UN chief plans to appoint Mauritanian diplomat as Yemen envoy

Friday 17/04/2015
Council now has 48 hours to consider nomination

UNITED NATIONS - UN Secretary General Ban Ki-moon on Thursday informed the Security Council that he plans to appoint Mauritanian diplomat Ismail Ould Cheikh Ahmed as his new envoy to lead peace efforts in Yemen.
Ban said in a letter that Cheikh Ahmed would "build on the achievements" of Jamal Benomar, who resigned last week after losing support from Gulf countries for his mediation efforts.
The appointment becomes official on Monday if no objections are raised by the 15-member council.
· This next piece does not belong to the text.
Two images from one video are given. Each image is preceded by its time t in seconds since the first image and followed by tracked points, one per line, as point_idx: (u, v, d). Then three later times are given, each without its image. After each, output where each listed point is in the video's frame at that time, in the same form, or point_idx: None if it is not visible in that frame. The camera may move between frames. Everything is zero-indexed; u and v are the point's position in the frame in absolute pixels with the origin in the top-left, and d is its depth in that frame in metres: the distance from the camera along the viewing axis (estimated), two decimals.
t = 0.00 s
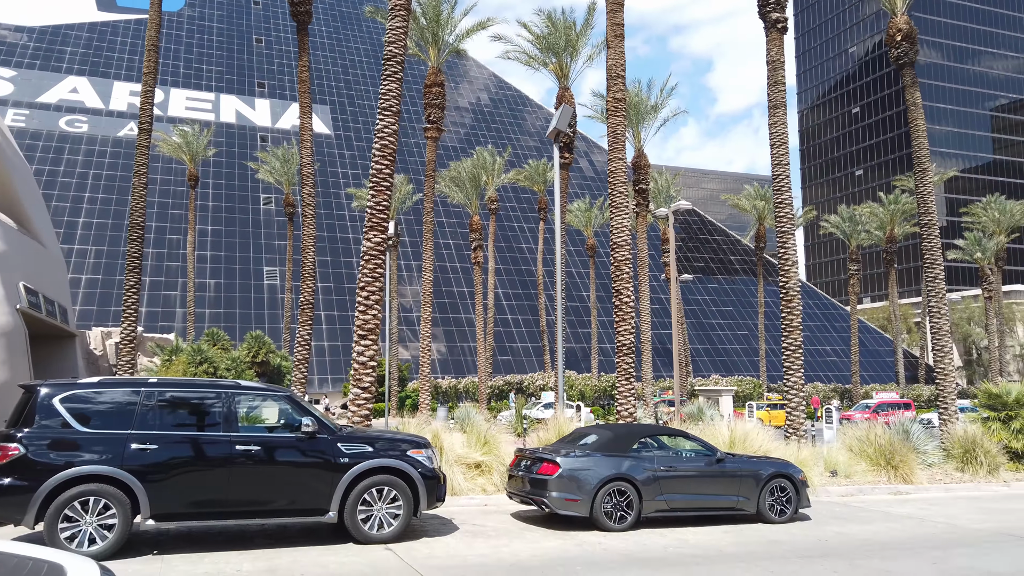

The choice of a new UN peace envoy took on added urgency after Saudi Arabia on Tuesday declared a halt to the month-long coalition air campaign on Yemen to allow a return to political negotiations.
Cheikh Ahmed is taking over the Yemen peace process after serving for four months as the head of the UN Ebola mission in Ghana.
He brings hands-on experience in the poor Arab country, having worked as the UN humanitarian coordinator in Yemen from 2012 to 2014.
Ban told the council that the Mauritanian diplomat will "intensify my good offices role in order to enable a resumption of a peaceful, inclusive, orderly and Yemeni-led political transition process."
Cheikh Ahmed recently served as the deputy head of the UN mission in Libya, and as UN coordinator in Syria from 2008 to 2012.
Ban met with Gulf envoys on Monday and informed them that he planned to appoint Cheikh Ahmed and was awaiting their response to the choice.
On Wednesday, the UN chief called for "an end in fighting as soon as possible" as efforts for a return to political talks gathered pace.
Peace talks broke down last month after Shiite Huthi rebels pushed their offensive, forcing President Abedrabbo Mansour Hadi to flee into exile in Saudi Arabia.
The Saudi-led coalition launched air strikes on March 26 to try to restore Hadi's legitimacy, but there has been growing international alarm over the growing civilian toll.
The United Nations has raised concern that the Yemen war could turn into a broader regional conflict, drawing in Iran, which backs the Huthis, against Saudi Arabia, which is supporting Hadi.